═════ Material provided ═════

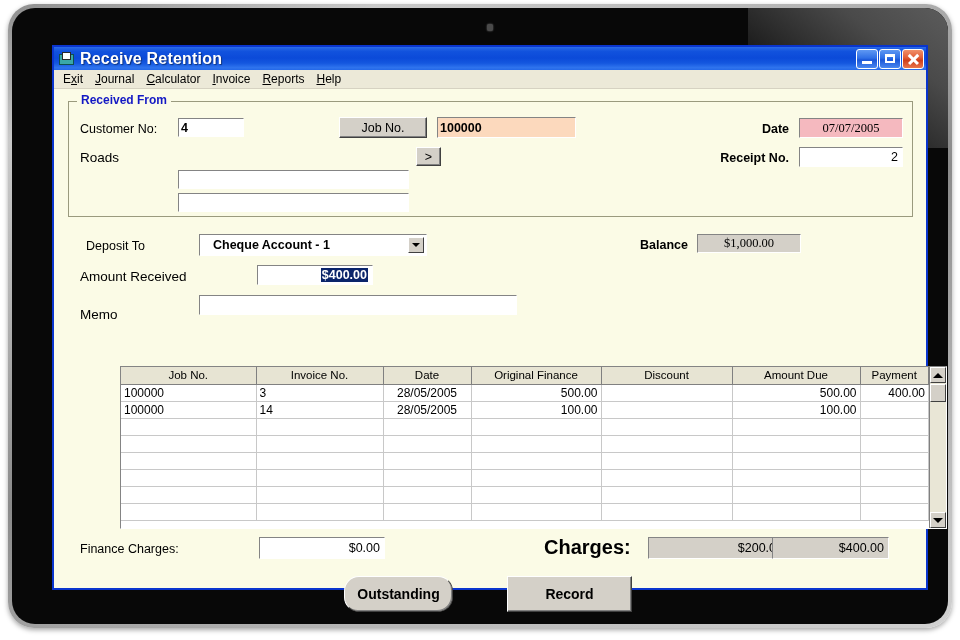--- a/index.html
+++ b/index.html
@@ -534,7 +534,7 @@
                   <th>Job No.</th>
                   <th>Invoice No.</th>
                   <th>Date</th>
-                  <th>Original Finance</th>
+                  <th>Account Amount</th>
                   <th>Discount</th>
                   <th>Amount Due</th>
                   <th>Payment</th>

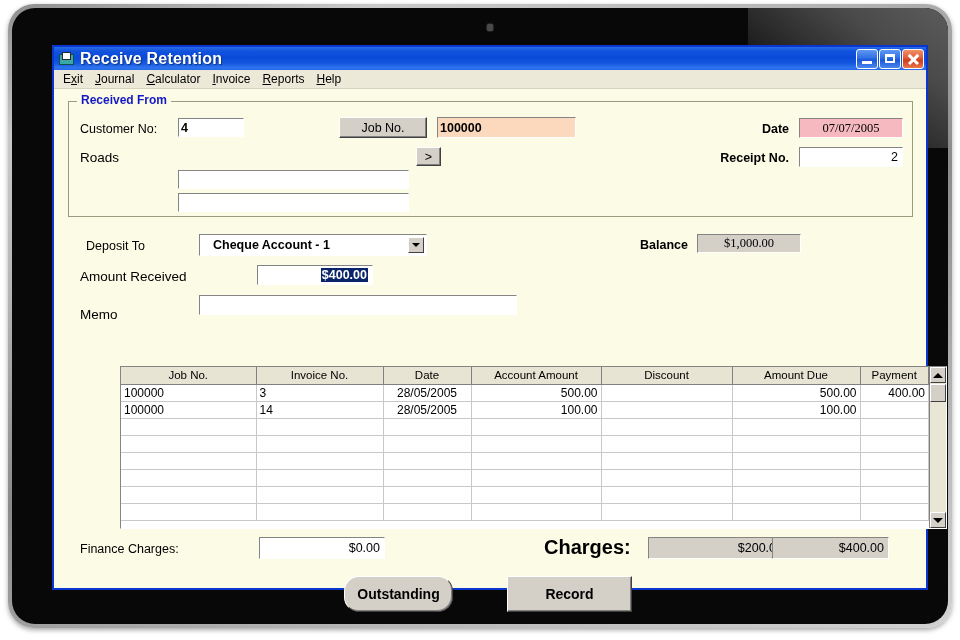--- a/index.html
+++ b/index.html
@@ -635,7 +635,7 @@
         <div class="field ro right" style="left:594px; top:446px; width:140px; height:22px; font-weight:normal;">$200.00</div>
         <div class="field ro right" style="left:718px; top:446px; width:117px; height:22px; font-weight:normal;">$400.00</div>
 
-        <div class="btn bold" style="left:290px; top:485px; width:109px; height:36px;border-radius:15px;">Outstanding</div>
+        <div class="btn bold" style="left:276px; top:485px; width:109px; height:36px;border-radius:15px;">Outstanding</div>
         <div class="btn bold" style="left:453px; top:485px; width:125px; height:36px;">Record</div>
 
       </div>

═════

Task objective: Word-for-word repeat, images excluded: return all the data.

Final answer:
--- a/index.html
+++ b/index.html
@@ -534,7 +534,7 @@
                   <th>Job No.</th>
                   <th>Invoice No.</th>
                   <th>Date</th>
-                  <th>Original Finance</th>
+                  <th>Account Amount</th>
                   <th>Discount</th>
                   <th>Amount Due</th>
                   <th>Payment</th>

--- a/index.html
+++ b/index.html
@@ -635,7 +635,7 @@
         <div class="field ro right" style="left:594px; top:446px; width:140px; height:22px; font-weight:normal;">$200.00</div>
         <div class="field ro right" style="left:718px; top:446px; width:117px; height:22px; font-weight:normal;">$400.00</div>
 
-        <div class="btn bold" style="left:290px; top:485px; width:109px; height:36px;border-radius:15px;">Outstanding</div>
+        <div class="btn bold" style="left:276px; top:485px; width:109px; height:36px;border-radius:15px;">Outstanding</div>
         <div class="btn bold" style="left:453px; top:485px; width:125px; height:36px;">Record</div>
 
       </div>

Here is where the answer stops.